_Records shown:_
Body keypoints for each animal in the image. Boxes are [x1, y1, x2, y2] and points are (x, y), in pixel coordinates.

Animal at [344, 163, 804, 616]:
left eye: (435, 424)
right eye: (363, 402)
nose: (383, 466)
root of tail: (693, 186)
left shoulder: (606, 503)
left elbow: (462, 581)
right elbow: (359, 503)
==
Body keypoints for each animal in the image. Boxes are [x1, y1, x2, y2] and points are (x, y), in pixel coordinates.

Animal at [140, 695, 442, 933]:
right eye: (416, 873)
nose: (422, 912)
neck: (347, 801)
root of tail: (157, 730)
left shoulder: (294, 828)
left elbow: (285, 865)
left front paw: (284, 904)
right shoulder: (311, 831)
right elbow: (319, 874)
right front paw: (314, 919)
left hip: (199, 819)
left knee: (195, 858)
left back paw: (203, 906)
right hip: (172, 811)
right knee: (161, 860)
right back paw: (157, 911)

_Work to complete:_ From the material above, report how many lines contain the word "right", giving only the number.

_Response to this exercise:_ 9